Snowpatch Spire, west face, Wile Flowers

Canada, Bugaboos
Author: Quinn Brett . Climb Year: 2013. Publication Year: 2014.

“Wile: devious or cunning stratagems employed in manipulating or persuading someone to do what one wants.”To an outside observer, it would seem that Chris Brazeau was using powers of persuasion in lining up our rock climbing adventure for the day. The truth is, both of us were equally intrigued by the prospect of a new line, and one should blame the events of my first day in the Bugaboos on the cosmic forces of the gleaming granite and a bluebird August day, not on the wily Canadian.

From below, it was obvious that a prominent, unclimbed dihedral system sliced the west face of Snowpatch Spire, just to the left of the Great Chimney. Chris was certain this system had never been climbed.

Up, up, and away! We blasted off from the snow onto a glorious gray-granite finger splitter. This entry pitch was not new, having been established by Topher Donahue and Patience Gribble (Tower Arête, 5.11).The next pitch approached the dihedral via wandering through ledges, blocks, and flowers (5.8).I stopped 50m up, beneath a gleaming right-facing corner, the bait that had lured us here. Slammed shut. I might have sworn. I might have giggled. Just another one of the many cracks and dihedral systems that look like they will provide when viewed through my wily camera’s zoom.

I waited for Chris to arrive, handed him the rack, and gave him a pat on the back. “I think it will go.” Or maybe I said, “I think it will go?” He headed up for a closer look: no bueno. Not wanting to spoil the fun or momentum, we started looking around. Chris headed right, from below the blank corner, reaching an overlap with some flakey holds on a pillar. It looked spicy but provided the just-good-enough edge or two, finishing with a granite hueco. I led the next pitch, gardening my way up a beautiful left-facing, widening hand crack that paralleled the dihedral system.

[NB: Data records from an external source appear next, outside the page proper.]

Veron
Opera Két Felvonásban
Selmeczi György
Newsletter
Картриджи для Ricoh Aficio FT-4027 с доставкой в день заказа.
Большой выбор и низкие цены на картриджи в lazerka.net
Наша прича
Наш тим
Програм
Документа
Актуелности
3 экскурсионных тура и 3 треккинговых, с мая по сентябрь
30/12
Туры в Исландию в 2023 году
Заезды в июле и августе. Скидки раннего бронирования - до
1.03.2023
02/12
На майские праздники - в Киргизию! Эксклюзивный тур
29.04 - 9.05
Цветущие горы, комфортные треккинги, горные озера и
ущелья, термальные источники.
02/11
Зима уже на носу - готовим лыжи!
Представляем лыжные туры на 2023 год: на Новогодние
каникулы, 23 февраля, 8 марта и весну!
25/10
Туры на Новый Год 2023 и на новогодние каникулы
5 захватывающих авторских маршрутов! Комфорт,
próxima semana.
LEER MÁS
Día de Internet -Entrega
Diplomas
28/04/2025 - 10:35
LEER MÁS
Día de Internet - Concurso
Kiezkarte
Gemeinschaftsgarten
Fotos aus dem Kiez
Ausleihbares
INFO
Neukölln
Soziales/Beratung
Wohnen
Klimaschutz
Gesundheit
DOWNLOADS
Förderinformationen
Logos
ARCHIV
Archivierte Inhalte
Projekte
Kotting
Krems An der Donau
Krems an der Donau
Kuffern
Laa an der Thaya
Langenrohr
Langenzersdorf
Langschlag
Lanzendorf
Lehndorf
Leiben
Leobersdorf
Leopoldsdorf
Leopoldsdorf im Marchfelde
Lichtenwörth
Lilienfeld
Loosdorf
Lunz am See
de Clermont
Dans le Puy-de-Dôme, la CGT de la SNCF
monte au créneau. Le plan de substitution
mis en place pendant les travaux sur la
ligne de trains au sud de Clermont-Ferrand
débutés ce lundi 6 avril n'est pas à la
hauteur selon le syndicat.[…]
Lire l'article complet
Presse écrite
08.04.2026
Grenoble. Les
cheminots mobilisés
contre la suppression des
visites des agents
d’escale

Chris took the next wide hands and fists splitter, a burly and radical pitch, with a thoughtful finish stepping left. This landed us back into the dihedral system to our left. The final pitch was mine, and I must admit: I wanted out. I headed up a short ways, but the flaring crack was too intimidating, so I veered sharp right, foot-traversing up a sketchy layback flake. With ridiculous rope drag, I stepped onto moderate terrain above the flake, taking the route to the summit ridge.

It was fun climbing but far from direct, a wily climb but not a wild climb, not what we expected but exactly what we were looking for: Wile Flowers (IV 5.12).